A comment in an article, Spokesman Review, June 22, 2012 entitled "Idaho Senators oppose expanded Caribou habitat” really hit a sore spot with me and I'm sure with many others. Mr. Brad Smith of the Idaho Conservation League stated, "I think that it's unfortunate that people aren't working together to find real solutions," referring to the possible designation of 375,562 acres of North Idaho forest as critical habitat for Caribou.
Let me go back to 1983 when several environmental groups asked for support for their Caribou recovery program. Many people I knew supported it, as I did. It seemed like a good course of action. Ten years into the program the gains in numbers were minuscule at best and at a tremendous cost. I can't quote actual costs because, it seems, no one knows how much was spent. The lack of success caused many people to question the intelligence of investing more funding for a failing program.
The Federal Government was involved through the Endangered Species Act, which probably did not help matters. In the 1990s, these same groups of environmentalists introduced the infamous Gray Wolf caper. It's interesting that I don't recall any group of environmentalists working with the farmers, ranchers or sportsmen groups on this project. The whole program was forced on the three states whether we wanted it or not. I can understand why the U.S. Forest Service, the U.S. Fish and Game and the Endangered Species people were all for it. It's called lifetime benefits and secure employment.

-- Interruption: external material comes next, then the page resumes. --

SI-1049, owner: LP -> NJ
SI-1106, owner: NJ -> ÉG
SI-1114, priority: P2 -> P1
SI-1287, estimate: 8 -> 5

A problem was, much of the funding was spent needlessly because of redundancy of similar state jobs. What irritated many people was the fact that there were an estimated 60,000 Gray Wolves in North America at the time. There was no reason to list them as endangered. Gray Wolves now inhabit the same area as the few Woodland Caribou and that alone is a disaster for the Caribou. Do they really think that wolves don't eat caribou?

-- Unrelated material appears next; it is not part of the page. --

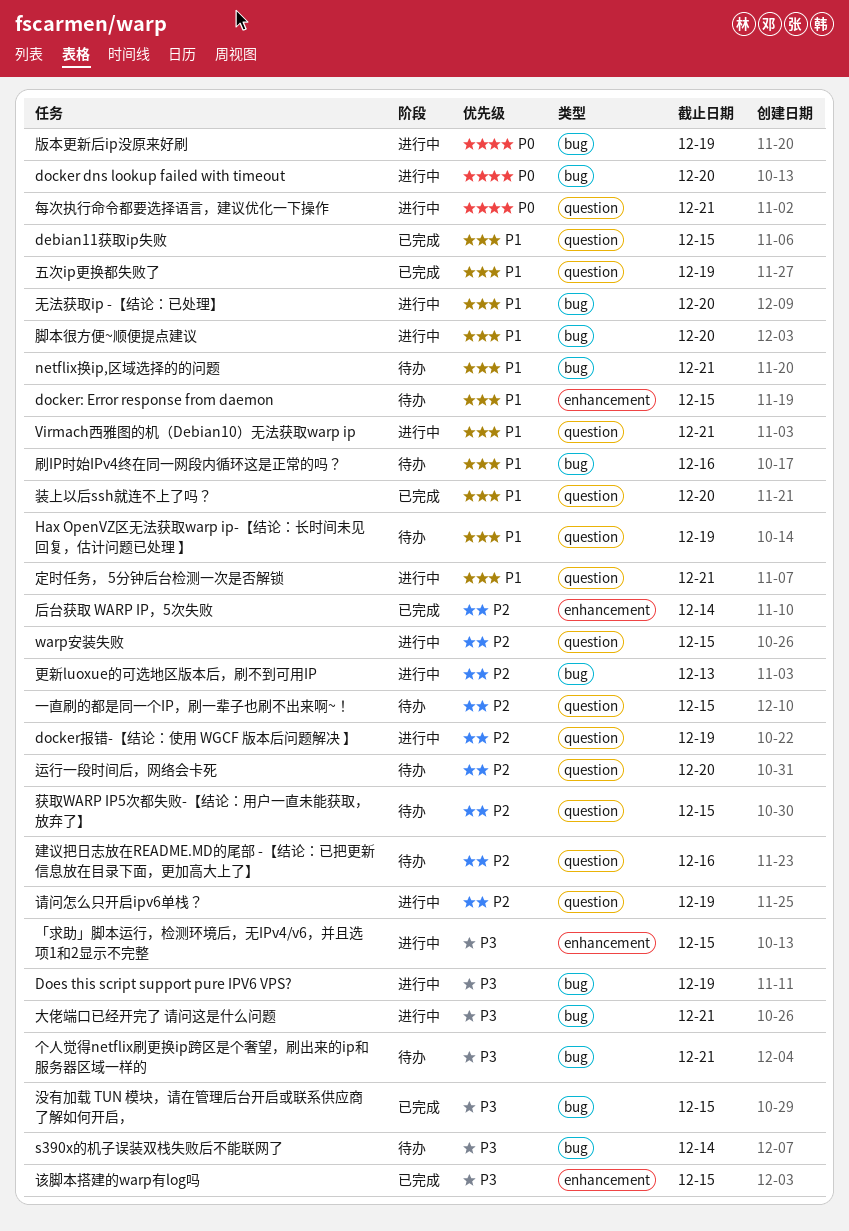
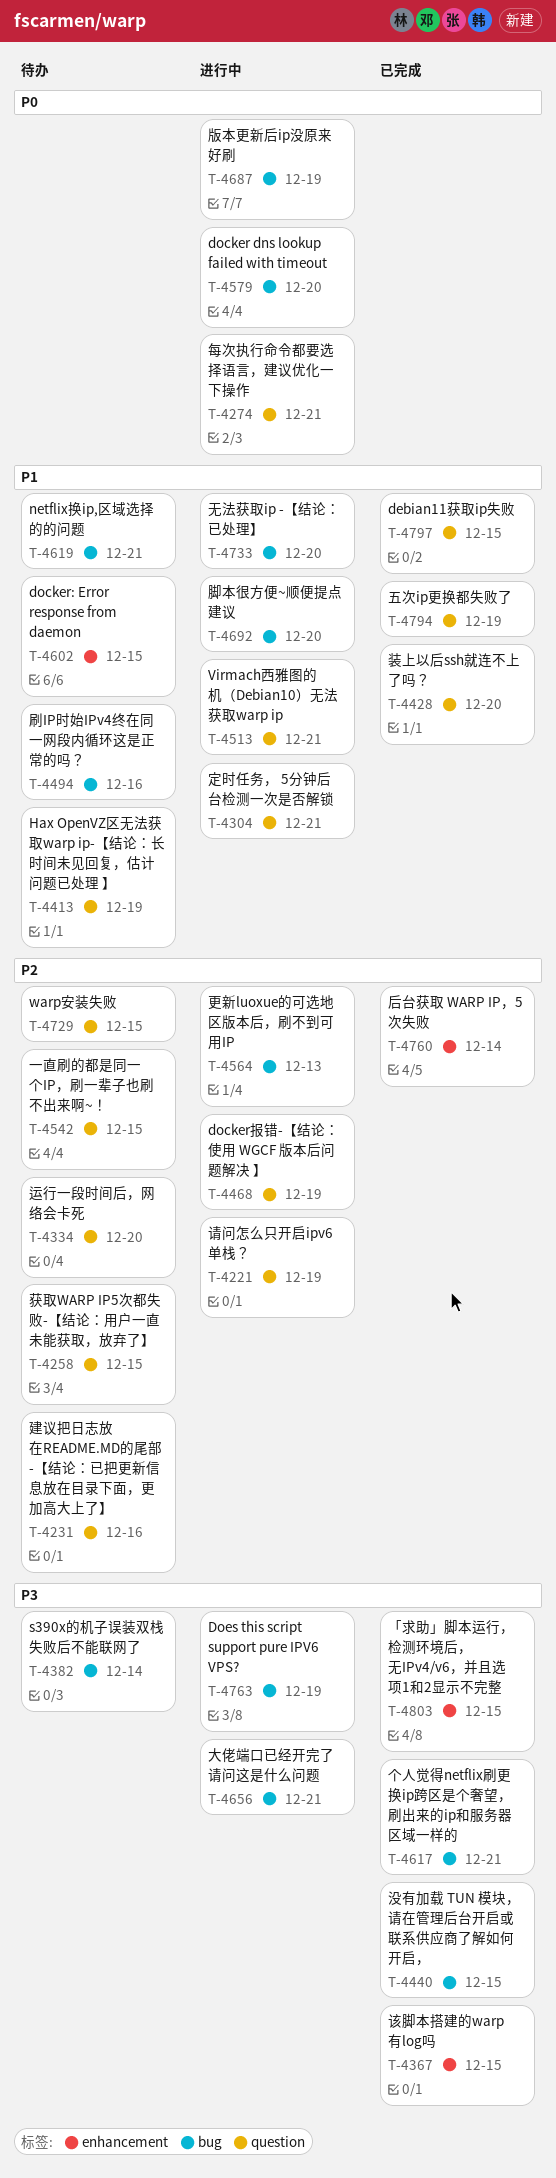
warp安装失败, status: 进行中 -> 待办
「求助」脚本运行，检测环境后，无IPv4/v6，并且选项1和2显示不完整, status: 进行中 -> 已完成
个人觉得netflix刷更换ip跨区是个奢望，刷出来的ip和服务器区域一样的, status: 待办 -> 已完成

So, here is where we are. A huge amount of funding has been spent on the Caribou recovery program. The herd has increased from (2) in 1983 to (4) in 2012. The Gray Wolf has increased to a point that it is a predator out of control.
Environmental groups are pushing for more wolves and refuse to admit their mistake, nor will they work with others to control their numbers. Why are these environmental groups so hell bent on perpetuating a program that has not and will not work? If Mr. Smith’s group and others like it want support as they say, then present some sensible ideas. Obviously they have no expertise in game management whatsoever.
If you need ideas, try this on for size. Take the millions of dollars you intend to spend on multiple lawsuits, attorneys, influencing government employees etc. Present a suggestion to Washington State University to start a captive breeding program for Woodland Caribou. Get young people involved in future programs that will benefit the Caribou.
One last thing. Entice a Caribou expert from Finland, Norway or Sweden to come to the university to share the knowledge they already have. This might be the only way to preserve this species. Designating 375,000 acres of critical habitat for Caribou and Wolves is not the answer. Maybe 30 years down the road, but not now.
Dennis Johnson is a Hayden Lake resident.